EXCERPTED PASSAGE:
* * *
Singapore Primary Math Explained sc-math

Singapore Primary Math - An Overview

Updated: 25 June, 2004

Primary Education In General Aims Of Mathematics Education
Mathematics Curriculum Objectives Of Mathematics Curriculum

Primary Education In General

Children in Singapore undergo six years of primary education starting from the age of six. The overall aim is to give them a good grasp of English Language, their Mother Tongue and Mathematics.

Primary education consists of two stages: a four year foundation stage from Primary One to Four followed by a two year orientation stage from Primary Five to Six. In the foundation stage, pupils are provided with a firm foundation in English Language, their Mother Tongue and Mathematics. Science is introduced from Primary Three onwards. Subjects such as Music, Art & Crafts, Civics and Moral Education, Health Education, Social Studies and Physical Education are also included in the curriculum. At the end of Primary Four, they are streamed according to their learning ability and placed in one of two streams for the orientation stage (Primary Five and Six). Less academically inclined pupils (EM3 stream) will focus on foundational knowledge. Pupils sit for the Primary School Leaving Examination (PSLE) at the end Primary Six. The PSLE, which is a national examination, assesses the pupils' abilities for placement in a secondary school course that best suits their learning pace and aptitude.
* * *
WHAT TO DO:
1: According to the overview of Singapore primary education, from which level is Science introduced?
2: Extend the overview of Singapore primary education, picking up after its final sentence.
The material after this point comes from a separate source.

DATA EXTRACT:
* * *
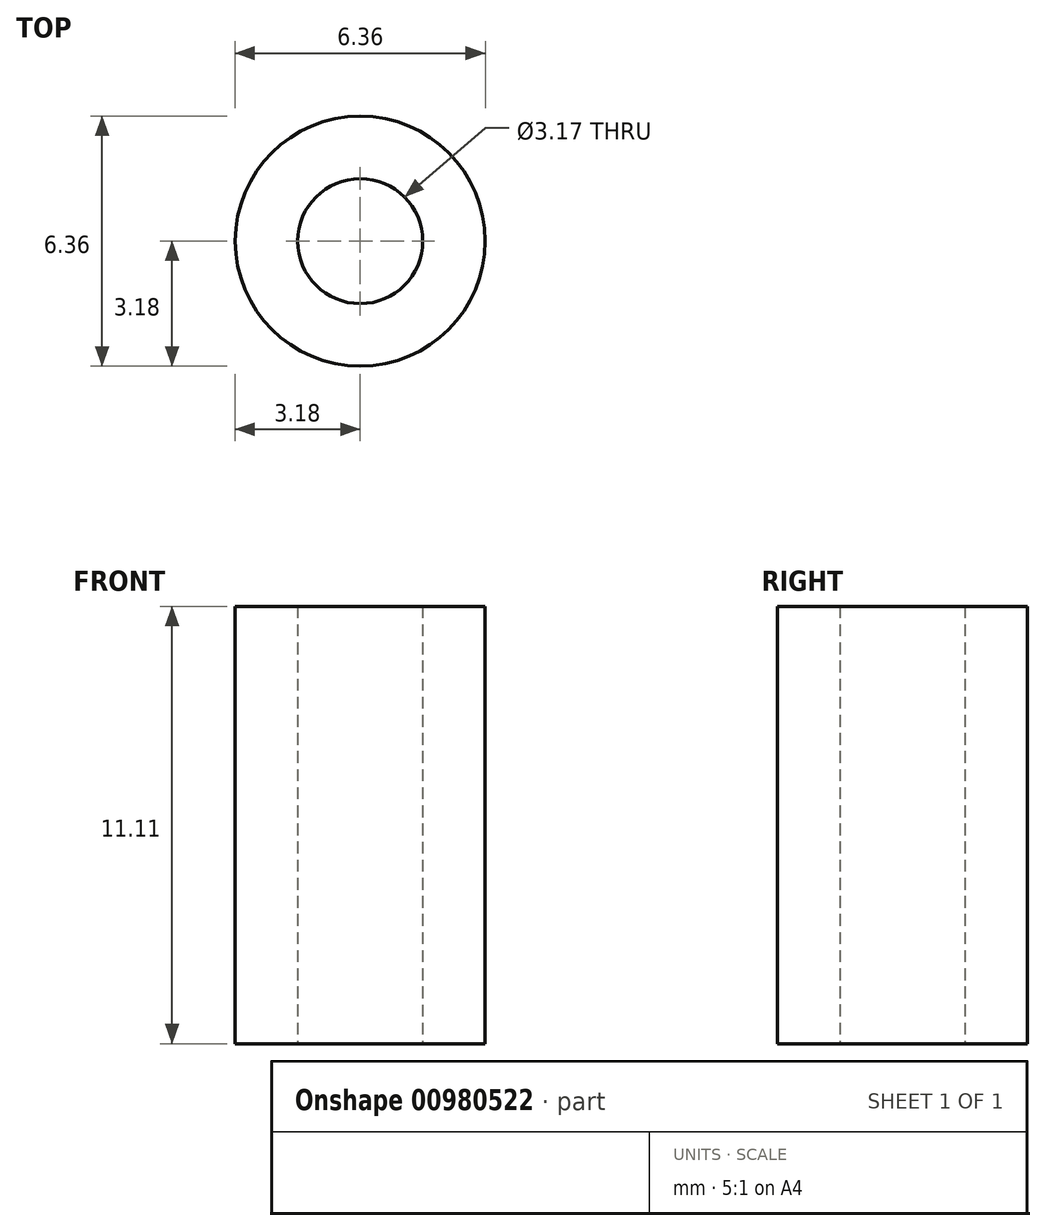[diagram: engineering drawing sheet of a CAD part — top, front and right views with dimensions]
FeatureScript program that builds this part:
* * *
TASK RESPONSES:
1: Primary Three

2:
Exceptionally bright pupils are selected to join the Gifted Education Programme (GEP) at Primary 4. Towards the end of Primary 3, pupils are invited to sit for a Screening Test. About 3,000 pupils are then shortlisted to sit the Primary 3 Selection Test for admission to the GEP. Based on their relative performance in the Selection Test, about 1% of the cohort are invited to join the GEP. Pupils in the GEP are excluded from the Primary 4 streaming exercise.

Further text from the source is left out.